Vallejo, quien enfrenta una investigación federal por asociación ilícita, lavado de activos, cobro de tasas usurarias y administración fraudulenta por un monto superior a 108 millones de dólares, admitió: “Cuando subís la foto con Tapia, es más fácil tener la relación comercial con los equipos de fútbol. Obviamente que sí”. La imagen, que circuló ampliamente, muestra al empresario junto a Tapia en las oficinas de la AFA y ha sido utilizada para explicar cómo Sur Finanzas se convirtió en financista de al menos 16 clubes argentinos.
En cuanto a la naturaleza de su relación, Vallejo aseguró que el encuentro con el dirigente fue desinteresado. “Le conté mi actividad comercial, le dije que me gustaría ser sponsor de la Liga y él lo entendió. Se portó como un señor conmigo”, afirmó. Aclaró que Sur Finanzas ya patrocinaba a tres o cuatro clubes antes de formalizar la asociación con la AFA, y destacó que la fotografía con Tapia aceleró el demás acuerdos.

LISTA DE ACTIVIDADES —
a – Reescribe como lista breve el párrafo del texto sobre Vallejo que empieza con "En cuanto a la naturaleza de su relación", conservando sus datos principales.
b – Resume en dos oraciones el texto sobre Vallejo y Sur Finanzas.
c – Retoma el texto sobre Vallejo y Sur Finanzas y continúalo a partir de su última oración.

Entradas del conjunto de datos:
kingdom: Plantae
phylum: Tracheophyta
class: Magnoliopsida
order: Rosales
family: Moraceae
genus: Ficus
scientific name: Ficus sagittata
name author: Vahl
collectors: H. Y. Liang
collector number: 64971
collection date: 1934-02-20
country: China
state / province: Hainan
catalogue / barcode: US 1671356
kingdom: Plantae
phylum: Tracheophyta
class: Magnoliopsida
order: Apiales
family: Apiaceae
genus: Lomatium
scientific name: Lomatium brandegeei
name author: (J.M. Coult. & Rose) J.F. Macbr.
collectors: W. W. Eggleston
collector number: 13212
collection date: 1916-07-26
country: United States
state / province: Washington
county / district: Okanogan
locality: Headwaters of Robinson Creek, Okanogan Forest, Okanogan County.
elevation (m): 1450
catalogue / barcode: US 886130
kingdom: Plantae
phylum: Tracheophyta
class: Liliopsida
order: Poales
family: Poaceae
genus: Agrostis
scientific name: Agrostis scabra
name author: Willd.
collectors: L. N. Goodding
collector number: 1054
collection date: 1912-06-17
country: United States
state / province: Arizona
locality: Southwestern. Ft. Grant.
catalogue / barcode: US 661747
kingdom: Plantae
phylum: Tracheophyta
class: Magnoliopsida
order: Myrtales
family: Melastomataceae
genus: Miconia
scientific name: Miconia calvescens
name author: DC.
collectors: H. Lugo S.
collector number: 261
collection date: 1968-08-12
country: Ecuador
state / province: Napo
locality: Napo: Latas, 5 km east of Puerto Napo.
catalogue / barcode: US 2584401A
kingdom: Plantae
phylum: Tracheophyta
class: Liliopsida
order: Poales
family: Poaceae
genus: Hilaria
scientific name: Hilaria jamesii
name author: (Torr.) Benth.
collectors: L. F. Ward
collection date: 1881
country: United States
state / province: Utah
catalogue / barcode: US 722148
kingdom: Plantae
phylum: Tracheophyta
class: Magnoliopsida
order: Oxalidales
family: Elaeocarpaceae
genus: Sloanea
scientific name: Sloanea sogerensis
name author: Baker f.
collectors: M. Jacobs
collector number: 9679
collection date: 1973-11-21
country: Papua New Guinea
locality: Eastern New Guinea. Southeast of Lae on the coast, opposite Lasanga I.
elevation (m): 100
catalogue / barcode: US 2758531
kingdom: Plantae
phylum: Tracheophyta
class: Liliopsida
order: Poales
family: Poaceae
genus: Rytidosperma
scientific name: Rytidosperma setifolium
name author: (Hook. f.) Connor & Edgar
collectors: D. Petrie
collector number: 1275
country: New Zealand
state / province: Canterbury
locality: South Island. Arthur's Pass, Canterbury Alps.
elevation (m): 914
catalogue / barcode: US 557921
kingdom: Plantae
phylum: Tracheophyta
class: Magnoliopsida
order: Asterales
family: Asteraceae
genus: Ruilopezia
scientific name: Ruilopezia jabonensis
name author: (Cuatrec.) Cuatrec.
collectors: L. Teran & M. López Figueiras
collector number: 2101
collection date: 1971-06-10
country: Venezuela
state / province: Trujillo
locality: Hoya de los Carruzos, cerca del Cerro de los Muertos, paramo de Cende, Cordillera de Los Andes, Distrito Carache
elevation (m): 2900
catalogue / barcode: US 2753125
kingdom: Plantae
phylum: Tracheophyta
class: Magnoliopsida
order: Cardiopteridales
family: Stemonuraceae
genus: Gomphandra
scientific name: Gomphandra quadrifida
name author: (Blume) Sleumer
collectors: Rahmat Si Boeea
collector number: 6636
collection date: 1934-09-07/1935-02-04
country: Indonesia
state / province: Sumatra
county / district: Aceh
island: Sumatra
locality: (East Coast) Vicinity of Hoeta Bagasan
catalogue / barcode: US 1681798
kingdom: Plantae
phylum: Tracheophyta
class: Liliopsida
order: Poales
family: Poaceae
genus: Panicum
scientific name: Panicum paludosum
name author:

RESPUESTAS A EJERCICIOS —
a –
- Vallejo aseguró que su encuentro con Tapia fue desinteresado.
- Le contó su actividad comercial y le dijo que quería ser sponsor de la Liga; Tapia lo entendió y, según Vallejo, "se portó como un señor".
- Aclaró que Sur Finanzas ya patrocinaba a tres o cuatro clubes antes de asociarse formalmente con la AFA.
- Destacó que la foto con Tapia aceleró otros acuerdos.

b – Vallejo enfrenta una investigación federal por asociación ilícita, lavado de activos, cobro de tasas usurarias y administración fraudulenta por más de 108 millones de dólares. Admitió que la foto con Tapia en la AFA le facilitó la relación comercial con los clubes, aunque sostuvo que el encuentro fue desinteresado y que Sur Finanzas ya patrocinaba a tres o cuatro clubes antes de asociarse con la AFA.

c –
La entrevista se produjo horas después de que Vallejo publicara un video en sus redes sociales con la frase “Mirá mi aura”, que se volvió viral. El empresario indicó que el gesto fue irónico: “Todo el mundo estaba boludeando con eso, entonces irónicamente lo subí”.
El contexto judicial que enfrenta Vallejo es complejo. Al ser consultado sobre el origen de su fortuna, defendió su patrimonio como legítimo y declarado ante el fisco, mencionando que tiene actividad comercial formal desde 2009 y que dejó su anterior profesión en 2018 para dedicarse al sector financiero. Según él, su patrimonio líquido supera los 1.900 millones de pesos argentinos, además de poseer propiedades y un Audi Q2. “El holding Sur Finanzas facturaba más de quinientos millones brutos por mes. Multiplicalo por cinco años”, sostuvo.
Vallejo aclaró que su CUIT, que estuvo bloqueado durante meses por la agencia tributaria ARCA, fue desbloqueado el 7 de agosto, permitiéndole retomar actividades comerciales. Sin embargo, el Juzgado Federal N° 2 de Lomas de Zamora impone un embargo preventivo que limita las operaciones de Sur Finanzas PC SA, aunque él afirmó que la firma nunca ha tenido problemas en el Banco Central de la República Argentina (BCRA) y que su licencia continúa vigente. Más de cien empleados han estado sin cobrar durante meses, según sus declaraciones.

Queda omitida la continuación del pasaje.